▶ [AIM OF THE EXERCISE] Rewrite the items with every "region" swapped for "area", leaving everything else unchanged.

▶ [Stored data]
►

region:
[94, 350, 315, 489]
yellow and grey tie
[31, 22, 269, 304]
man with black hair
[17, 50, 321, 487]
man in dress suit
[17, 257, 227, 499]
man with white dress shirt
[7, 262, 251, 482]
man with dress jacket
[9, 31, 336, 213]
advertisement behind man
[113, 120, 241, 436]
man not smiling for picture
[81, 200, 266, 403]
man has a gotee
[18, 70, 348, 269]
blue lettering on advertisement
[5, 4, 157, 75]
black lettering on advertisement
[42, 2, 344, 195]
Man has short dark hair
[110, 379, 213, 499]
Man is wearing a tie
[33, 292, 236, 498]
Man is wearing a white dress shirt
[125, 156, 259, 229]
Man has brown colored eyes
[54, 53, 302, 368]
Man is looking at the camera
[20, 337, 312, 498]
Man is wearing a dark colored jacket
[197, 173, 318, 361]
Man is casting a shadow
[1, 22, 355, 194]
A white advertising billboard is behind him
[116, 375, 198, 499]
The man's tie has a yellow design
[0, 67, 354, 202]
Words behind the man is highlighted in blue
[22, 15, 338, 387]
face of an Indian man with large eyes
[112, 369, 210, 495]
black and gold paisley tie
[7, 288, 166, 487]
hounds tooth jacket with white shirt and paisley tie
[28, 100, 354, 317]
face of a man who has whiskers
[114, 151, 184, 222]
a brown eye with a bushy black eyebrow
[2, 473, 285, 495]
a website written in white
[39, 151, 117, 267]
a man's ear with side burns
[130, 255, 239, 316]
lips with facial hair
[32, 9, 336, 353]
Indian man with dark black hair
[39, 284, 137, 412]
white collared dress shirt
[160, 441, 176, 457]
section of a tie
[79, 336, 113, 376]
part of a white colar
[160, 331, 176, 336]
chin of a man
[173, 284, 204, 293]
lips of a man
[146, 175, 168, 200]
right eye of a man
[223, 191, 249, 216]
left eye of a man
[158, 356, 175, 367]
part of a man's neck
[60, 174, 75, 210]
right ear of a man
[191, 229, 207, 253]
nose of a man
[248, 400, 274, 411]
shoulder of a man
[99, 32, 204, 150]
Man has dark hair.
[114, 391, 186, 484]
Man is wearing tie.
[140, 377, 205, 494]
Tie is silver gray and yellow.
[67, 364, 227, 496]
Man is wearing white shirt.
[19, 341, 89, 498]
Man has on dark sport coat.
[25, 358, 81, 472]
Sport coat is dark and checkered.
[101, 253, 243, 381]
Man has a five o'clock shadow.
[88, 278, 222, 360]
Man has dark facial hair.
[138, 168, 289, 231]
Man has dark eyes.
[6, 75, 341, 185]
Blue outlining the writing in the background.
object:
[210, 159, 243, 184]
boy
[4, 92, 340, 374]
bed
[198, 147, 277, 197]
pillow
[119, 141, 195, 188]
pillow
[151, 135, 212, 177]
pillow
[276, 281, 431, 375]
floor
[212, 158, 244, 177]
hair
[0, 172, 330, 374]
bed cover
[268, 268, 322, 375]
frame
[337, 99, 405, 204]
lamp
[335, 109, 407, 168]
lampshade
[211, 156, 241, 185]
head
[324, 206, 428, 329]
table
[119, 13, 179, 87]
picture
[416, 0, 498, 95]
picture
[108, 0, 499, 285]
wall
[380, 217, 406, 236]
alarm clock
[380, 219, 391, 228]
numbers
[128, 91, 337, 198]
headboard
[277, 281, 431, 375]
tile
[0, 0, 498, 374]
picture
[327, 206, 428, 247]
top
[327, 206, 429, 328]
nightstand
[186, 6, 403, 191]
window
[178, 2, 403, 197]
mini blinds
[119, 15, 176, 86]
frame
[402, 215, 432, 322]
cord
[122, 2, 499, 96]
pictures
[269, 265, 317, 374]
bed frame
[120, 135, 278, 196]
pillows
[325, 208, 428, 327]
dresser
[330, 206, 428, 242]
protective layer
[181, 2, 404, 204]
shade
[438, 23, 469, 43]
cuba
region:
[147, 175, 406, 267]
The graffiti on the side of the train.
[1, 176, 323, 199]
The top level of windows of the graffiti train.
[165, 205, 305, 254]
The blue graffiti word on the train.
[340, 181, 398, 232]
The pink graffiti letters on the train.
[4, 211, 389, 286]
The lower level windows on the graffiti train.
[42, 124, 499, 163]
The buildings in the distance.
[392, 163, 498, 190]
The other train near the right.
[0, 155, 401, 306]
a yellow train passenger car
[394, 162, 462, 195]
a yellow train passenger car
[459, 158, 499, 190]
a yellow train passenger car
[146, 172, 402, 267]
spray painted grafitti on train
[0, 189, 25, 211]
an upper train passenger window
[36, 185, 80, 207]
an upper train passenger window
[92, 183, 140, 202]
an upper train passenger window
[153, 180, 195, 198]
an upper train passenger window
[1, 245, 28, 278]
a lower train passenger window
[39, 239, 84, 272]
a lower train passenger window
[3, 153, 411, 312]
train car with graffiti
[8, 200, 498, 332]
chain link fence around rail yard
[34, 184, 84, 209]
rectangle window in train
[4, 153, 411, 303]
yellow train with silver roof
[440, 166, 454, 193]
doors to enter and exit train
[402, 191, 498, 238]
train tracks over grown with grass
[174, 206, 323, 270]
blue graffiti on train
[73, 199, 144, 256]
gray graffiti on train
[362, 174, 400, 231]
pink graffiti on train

◄

▶ [COMPLETED EXERCISE]
area:
[94, 350, 315, 489]
yellow and grey tie
[31, 22, 269, 304]
man with black hair
[17, 50, 321, 487]
man in dress suit
[17, 257, 227, 499]
man with white dress shirt
[7, 262, 251, 482]
man with dress jacket
[9, 31, 336, 213]
advertisement behind man
[113, 120, 241, 436]
man not smiling for picture
[81, 200, 266, 403]
man has a gotee
[18, 70, 348, 269]
blue lettering on advertisement
[5, 4, 157, 75]
black lettering on advertisement
[42, 2, 344, 195]
Man has short dark hair
[110, 379, 213, 499]
Man is wearing a tie
[33, 292, 236, 498]
Man is wearing a white dress shirt
[125, 156, 259, 229]
Man has brown colored eyes
[54, 53, 302, 368]
Man is looking at the camera
[20, 337, 312, 498]
Man is wearing a dark colored jacket
[197, 173, 318, 361]
Man is casting a shadow
[1, 22, 355, 194]
A white advertising billboard is behind him
[116, 375, 198, 499]
The man's tie has a yellow design
[0, 67, 354, 202]
Words behind the man is highlighted in blue
[22, 15, 338, 387]
face of an Indian man with large eyes
[112, 369, 210, 495]
black and gold paisley tie
[7, 288, 166, 487]
hounds tooth jacket with white shirt and paisley tie
[28, 100, 354, 317]
face of a man who has whiskers
[114, 151, 184, 222]
a brown eye with a bushy black eyebrow
[2, 473, 285, 495]
a website written in white
[39, 151, 117, 267]
a man's ear with side burns
[130, 255, 239, 316]
lips with facial hair
[32, 9, 336, 353]
Indian man with dark black hair
[39, 284, 137, 412]
white collared dress shirt
[160, 441, 176, 457]
section of a tie
[79, 336, 113, 376]
part of a white colar
[160, 331, 176, 336]
chin of a man
[173, 284, 204, 293]
lips of a man
[146, 175, 168, 200]
right eye of a man
[223, 191, 249, 216]
left eye of a man
[158, 356, 175, 367]
part of a man's neck
[60, 174, 75, 210]
right ear of a man
[191, 229, 207, 253]
nose of a man
[248, 400, 274, 411]
shoulder of a man
[99, 32, 204, 150]
Man has dark hair.
[114, 391, 186, 484]
Man is wearing tie.
[140, 377, 205, 494]
Tie is silver gray and yellow.
[67, 364, 227, 496]
Man is wearing white shirt.
[19, 341, 89, 498]
Man has on dark sport coat.
[25, 358, 81, 472]
Sport coat is dark and checkered.
[101, 253, 243, 381]
Man has a five o'clock shadow.
[88, 278, 222, 360]
Man has dark facial hair.
[138, 168, 289, 231]
Man has dark eyes.
[6, 75, 341, 185]
Blue outlining the writing in the background.
object:
[210, 159, 243, 184]
boy
[4, 92, 340, 374]
bed
[198, 147, 277, 197]
pillow
[119, 141, 195, 188]
pillow
[151, 135, 212, 177]
pillow
[276, 281, 431, 375]
floor
[212, 158, 244, 177]
hair
[0, 172, 330, 374]
bed cover
[268, 268, 322, 375]
frame
[337, 99, 405, 204]
lamp
[335, 109, 407, 168]
lampshade
[211, 156, 241, 185]
head
[324, 206, 428, 329]
table
[119, 13, 179, 87]
picture
[416, 0, 498, 95]
picture
[108, 0, 499, 285]
wall
[380, 217, 406, 236]
alarm clock
[380, 219, 391, 228]
numbers
[128, 91, 337, 198]
headboard
[277, 281, 431, 375]
tile
[0, 0, 498, 374]
picture
[327, 206, 428, 247]
top
[327, 206, 429, 328]
nightstand
[186, 6, 403, 191]
window
[178, 2, 403, 197]
mini blinds
[119, 15, 176, 86]
frame
[402, 215, 432, 322]
cord
[122, 2, 499, 96]
pictures
[269, 265, 317, 374]
bed frame
[120, 135, 278, 196]
pillows
[325, 208, 428, 327]
dresser
[330, 206, 428, 242]
protective layer
[181, 2, 404, 204]
shade
[438, 23, 469, 43]
cuba
area:
[147, 175, 406, 267]
The graffiti on the side of the train.
[1, 176, 323, 199]
The top level of windows of the graffiti train.
[165, 205, 305, 254]
The blue graffiti word on the train.
[340, 181, 398, 232]
The pink graffiti letters on the train.
[4, 211, 389, 286]
The lower level windows on the graffiti train.
[42, 124, 499, 163]
The buildings in the distance.
[392, 163, 498, 190]
The other train near the right.
[0, 155, 401, 306]
a yellow train passenger car
[394, 162, 462, 195]
a yellow train passenger car
[459, 158, 499, 190]
a yellow train passenger car
[146, 172, 402, 267]
spray painted grafitti on train
[0, 189, 25, 211]
an upper train passenger window
[36, 185, 80, 207]
an upper train passenger window
[92, 183, 140, 202]
an upper train passenger window
[153, 180, 195, 198]
an upper train passenger window
[1, 245, 28, 278]
a lower train passenger window
[39, 239, 84, 272]
a lower train passenger window
[3, 153, 411, 312]
train car with graffiti
[8, 200, 498, 332]
chain link fence around rail yard
[34, 184, 84, 209]
rectangle window in train
[4, 153, 411, 303]
yellow train with silver roof
[440, 166, 454, 193]
doors to enter and exit train
[402, 191, 498, 238]
train tracks over grown with grass
[174, 206, 323, 270]
blue graffiti on train
[73, 199, 144, 256]
gray graffiti on train
[362, 174, 400, 231]
pink graffiti on train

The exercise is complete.